* _Records for the task_
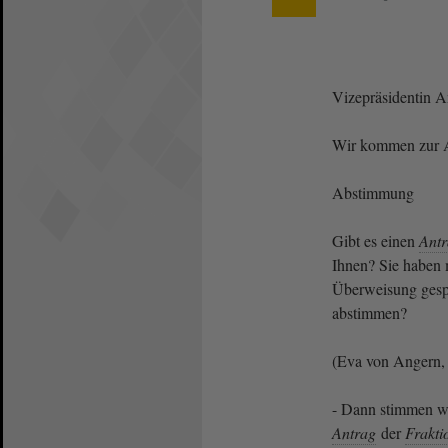
Vizepräsidentin 
Wir kommen zur 
Abstimmung
Gibt es einen
Ant
Ihnen? Sie haben 
Überweisung gespr
abstimmen?
(Eva von Angern, 
- Dann stimmen wir
Antrag
der
Frakti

* _Work request_
Write out every line of the data above as a numbered list, skipping blank lines and leaving out the pictures.

* _Response to this exercise_
1. Vizepräsidentin 
2. Wir kommen zur 
3. Abstimmung
4. Gibt es einen
5. Ant
6. Ihnen? Sie haben 
7. Überweisung gespr
8. abstimmen?
9. (Eva von Angern, 
10. - Dann stimmen wir
11. Antrag
12. der
13. Frakti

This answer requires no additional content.